Highest Rated Comments


toughfluff53 karma

Agree. Also Paris is not really a budget destination once you get there. Hotel, food bills, museum entries, etc can rack up quickly.

toughfluff39 karma

I’ve been reading your comments and you really come across as a genuine, helpful person!

A lot of what you said seems theoretically possible to me: be candid to clients, have patience to educate them, showcase new perspectives, and cut them off when they go too far. I think these are kinda ‘duh’ on paper, but also not easy to execute in real life (even just through online interaction). And honestly, can be applicable to scenarios outside of dating app profiles. Your process sounds fascinating!

toughfluff27 karma

I guess it really depends on what you seek. If you're comparing Croatia to a city break in Paris/Madrid/Barcelona, then maybe it lacks that kind of museums, landmarks, or entertainment. But say if you're interested in beach, Roman ruins/historical artefacts, cuisine, then Croatia has plenty to offer.

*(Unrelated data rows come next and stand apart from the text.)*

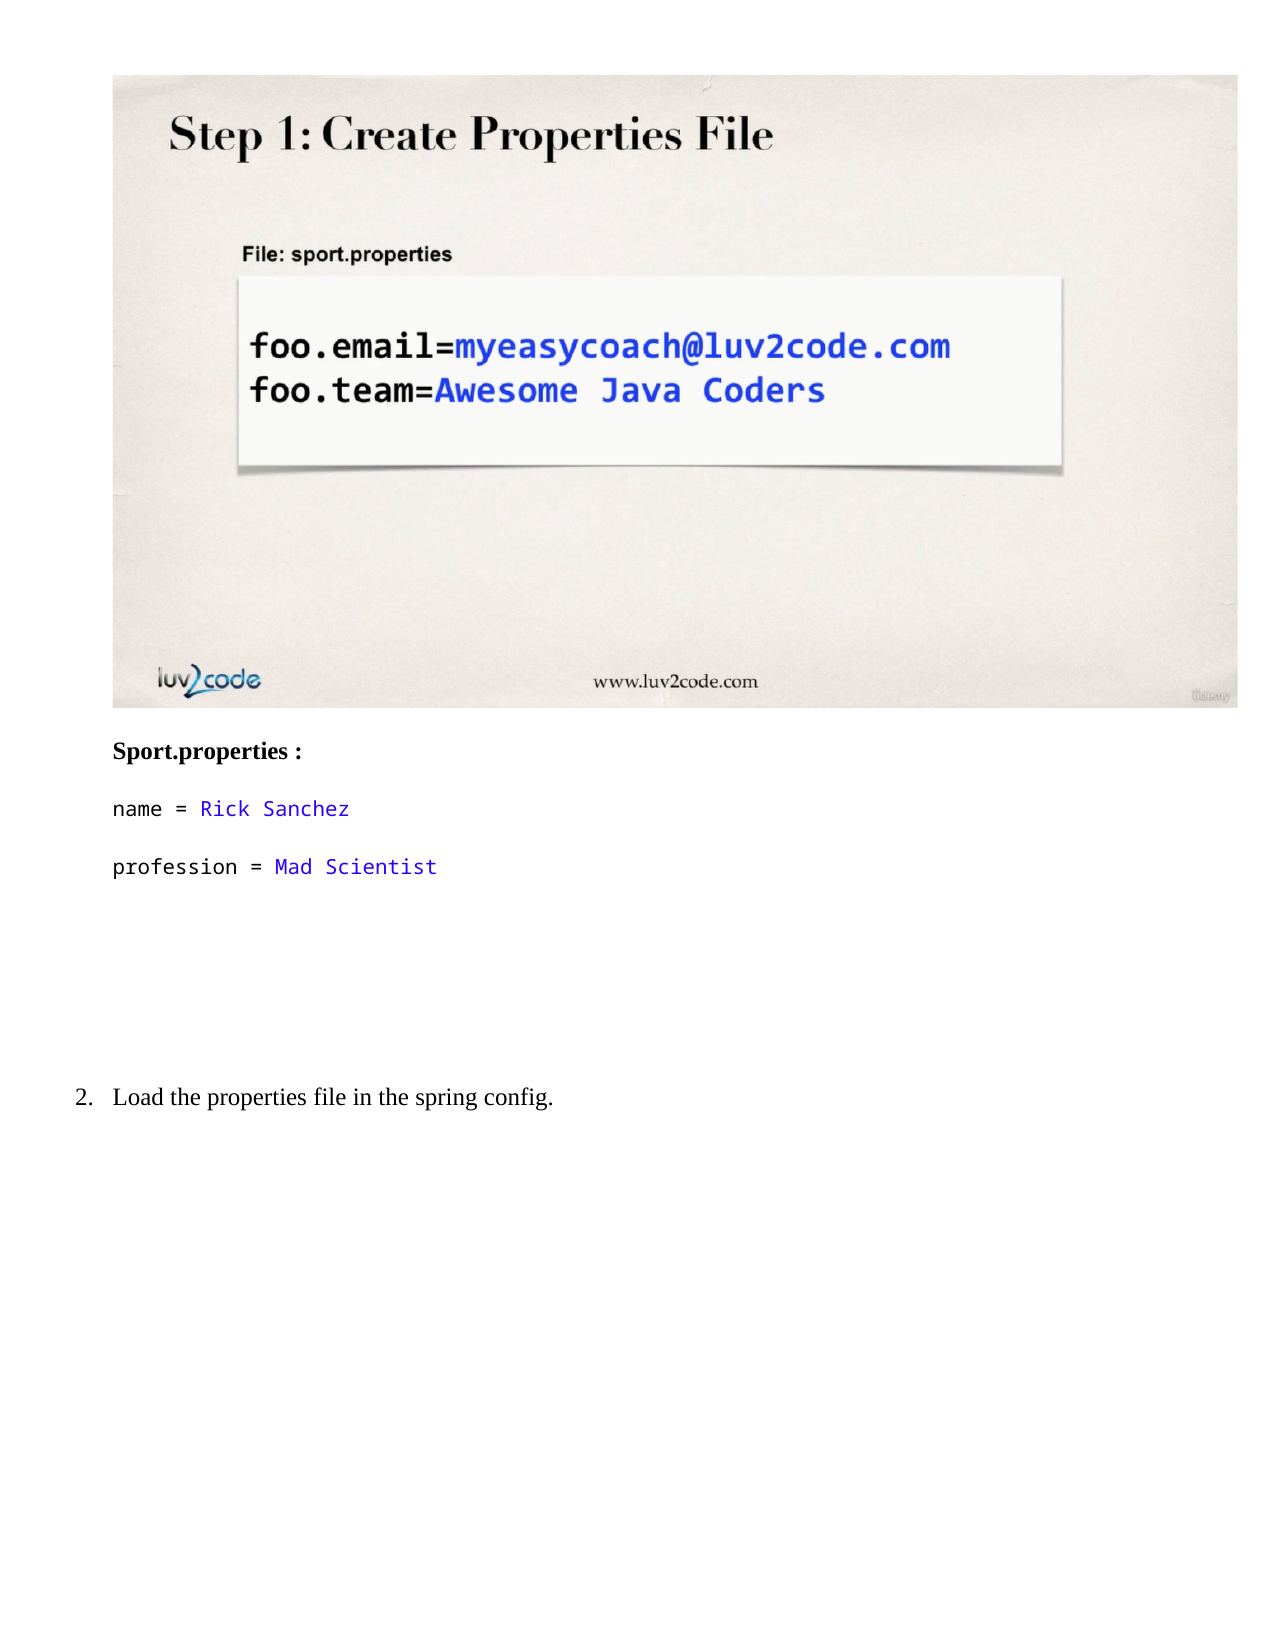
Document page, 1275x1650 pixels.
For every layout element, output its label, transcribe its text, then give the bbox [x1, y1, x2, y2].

list Load the properties file in the spring config. [75, 1082, 1200, 1111]
picture [112, 75, 1238, 708]
list Sport.properties : [112, 736, 1200, 765]
text name = Rick Sanchez [112, 794, 1200, 823]
text profession = Mad Scientist [112, 852, 1200, 880]
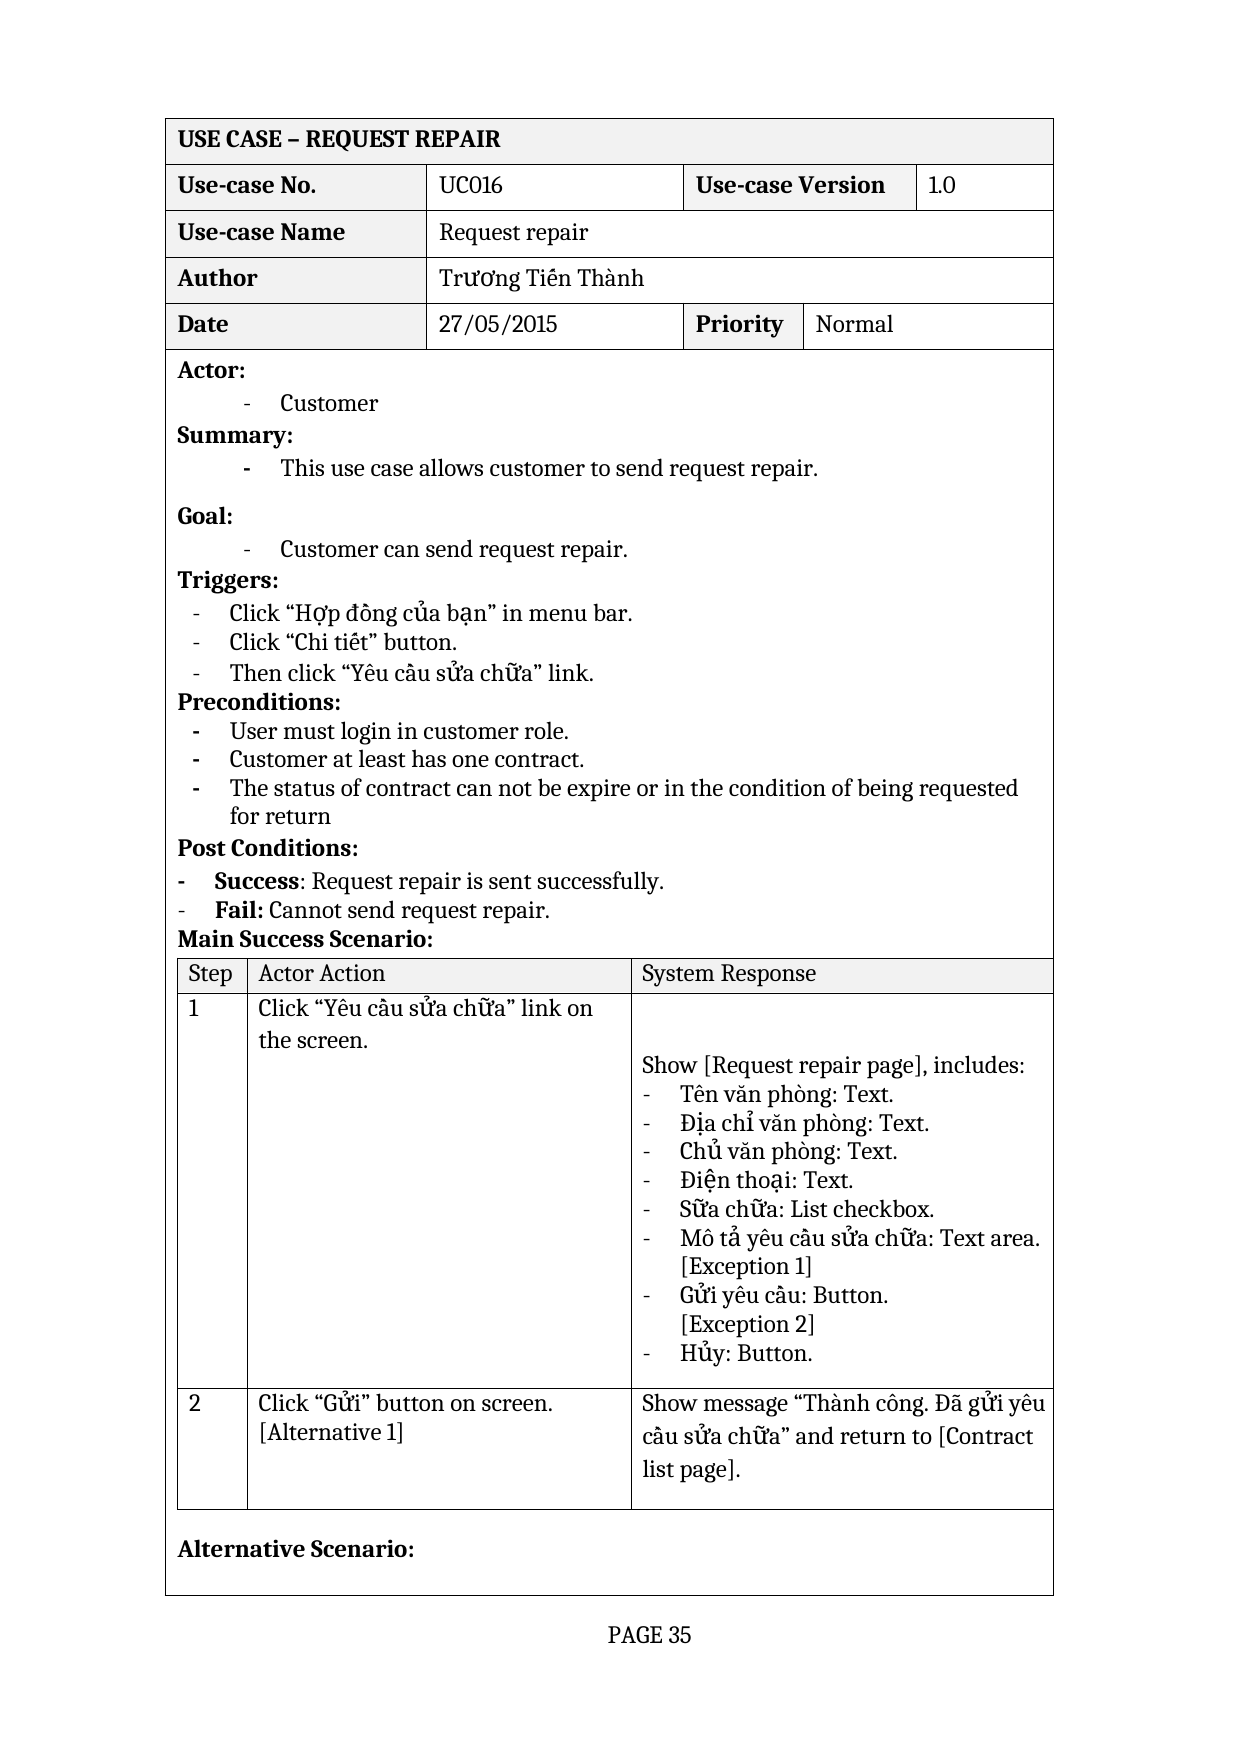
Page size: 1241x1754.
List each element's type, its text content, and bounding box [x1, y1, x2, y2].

table_cell Author [166, 258, 426, 303]
table_cell Normal [804, 304, 1053, 349]
table_header USE CASE – REQUEST REPAIR [166, 119, 1053, 164]
table_cell 1.0 [917, 165, 1053, 210]
table_cell Date [166, 304, 426, 349]
table_cell Request repair [427, 211, 1053, 257]
table_cell 27/05/2015 [427, 304, 683, 349]
table_cell Trương Tiến Thành [427, 258, 1053, 303]
table_cell Actor: Customer Summary: This use case allows customer to send request repair. Goal: Customer can send request repair. Triggers: Click “Hợp đồng của bạn” in menu bar. Click “Chi tiết” button. Then click “Yêu cầu sửa chữa” link. Preconditions: User must login in customer role. Customer at least has one contract. The status of contract can not be expire or in the condition of being requested for return Post Conditions: Success: Request repair is sent successfully. Fail: Cannot send request repair. Main Success Scenario: Alternative Scenario: Exceptions: Relationships: View contract Business Rules: Status of request repair is “Chờ xử lý”. [166, 350, 1053, 1595]
table_cell Priority [684, 304, 803, 349]
table_cell Use-case Name [166, 211, 426, 257]
table_cell Use-case Version [684, 165, 916, 210]
table_cell Use-case No. [166, 165, 426, 210]
table_cell UC016 [427, 165, 683, 210]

Plitvice Lake is still, to this day, one of the most beautiful sites I've been to (only slightly beaten by Interlaken and Jasper). They share the Adratic with Italy. So actually their cuisine near the coast is quite comparable to other coastal cuisines in the region. Lovely honest cooking, wash down with simple local wine. There are plenty of sites for water sports. Overall you get a pretty good experience and value in terms of what you pay out.

Sometimes you just don't want to (can't) blow €250/night for a dinky room in Paris. Good to have options.

toughfluff24 karma

Former journalist myself too. Former, because the journalism model is broken. So many people like OP doesn’t want to pay to read things, or simplify digital content as something that’s singularly produced by writers. Well, it isn’t as simple as that is it? Beyond the writer, how about the editor who finetunes a writer’s work (often more than 1 round of edits), the fact-checkers and researchers ensuring accuracy of final published piece, the photographer and illustrator adding colour to words? And if it’s a multimedia piece, how about the producers, sound mixers, graphic designers? Who’s paying for the server to host the articles that readup plans to scrape off of?!?

It takes a village to get 750 words published and that village has gotten smaller and smaller in the past 15 years with early retirements and media companies being bought out. It’s a self-fulfilling cycle as newsrooms gets smaller, quality/quantity can’t keep up, subscriber attrition, another round of cuts. Rinse and repeat.

I genuinely think the solution isn’t these novel ways of bypassing pay walls. It’s accepting that words on screen has value. At the end of the day, someone is paying. It can be me, who pays a monthly subscription (£8.50/month to New York Times genuinely didn’t feel that much for their breadth and depth of reporting, my TV license fee didn’t feel much to pay for BBC and its cadre of international journalists). Or some rich guy will pay for it on your behalf and make that money back somehow. Either they can make it back via ad revenue, or they’re getting something even more valuable — the ability to influence minds by gatekeeping what you get to read without paywall and indirectly (directly) get to be kingmakers. Not everybody needs to be Rupert Murdoch. Don’t overlook the influence of local and regional publishers and how they want to steer their local landscape.

toughfluff13 karma

Although clothes are not meant to be single-use, the popularity of fast fashion means a lot of clothes are worn only very few times. 1 in 3 adults (under 35) buys a new Christmas jumper each year. And an estimated 8 million of party clothes will be thrown out after 1 wear.

And clothing recycling schemes are an illusion. According to numbers in this BBC article, only 1% is actually recycled into another garment (12% into other materials like mattress and insulation. Which is still not a lot.)

At this point, we need to be less reliant on recycling. The 3 R’s start with ‘reduce’. That’s the direction we need to go. Overconsumption have been fuelling our economies, but it is killing our planet.